REQUIRED ACTION A: Transcribe the passage from the article on God's Bible School and College, starting with "Bible college in Cincinnati, Ohio, U.S." and going on through "Wesleyan-Arminian (Methodist) tradition.".
REQUIRED ACTION B:
Answer these questions from the article on God's Bible School and College:
(i) Who founded the college?
(ii) In what year was the original curriculum standardized into a regular four-year collegiate course?
(iii) How many academic divisions does the college have?

God's Bible School and College
- Type: Private Bible college
- Established: 1900
- Affiliations: SOCHE
- Religious affiliation: Christian
- President: Rodney S. Loper
- Students: 450
- Location: Cincinnati, Ohio, US
- Website: www.gbs.edu

= God's Bible School and College =

Bible college in Cincinnati, Ohio, U.S.

God's Bible School and College is a private Bible college in Cincinnati, Ohio. It was founded in 1900 and is of the Wesleyan-Arminian (Methodist) tradition.

== History ==
Originally known as God's Bible School, the college was founded by Methodist minister Martin Wells Knapp in 1900. It began as a diploma course, devoted almost exclusively to the study of the Bible and practical subjects. The goal of the institution was to enable the students to be effective workers in what Knapp called the "great, whitened harvest field." The original curriculum was called the Christian Worker's Course and in 1936 was standardized into a regular four-year collegiate course. At that same time, the Department of Education of the State of Ohio granted authorization to the college to confer baccalaureate degrees.

== Academics ==
God's Bible School and College has three academic divisions (Education and Professional Studies, Ministerial Education, and Music) and offers both traditional and fully online education. Through these divisions eight areas of study are offered. The college offers degrees at the associate's, bachelor's, and graduate level, as well as a certificate in Christian Ministry. The college also offers over twenty degree pathways through partnerships with other colleges and universities.

MATERIAL PROVIDED:
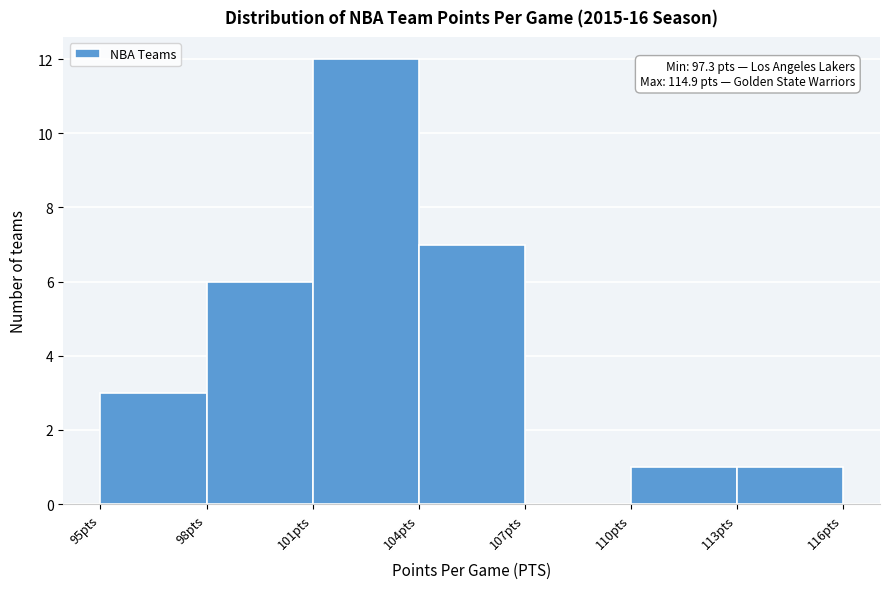

Over which range of the x-axis is the bar tallest?

101 to 104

REPLY A:
Bible college in Cincinnati, Ohio, U.S.

God's Bible School and College is a private Bible college in Cincinnati, Ohio. It was founded in 1900 and is of the Wesleyan-Arminian (Methodist) tradition.

REPLY B:
(i) Methodist minister Martin Wells Knapp
(ii) 1936
(iii) Three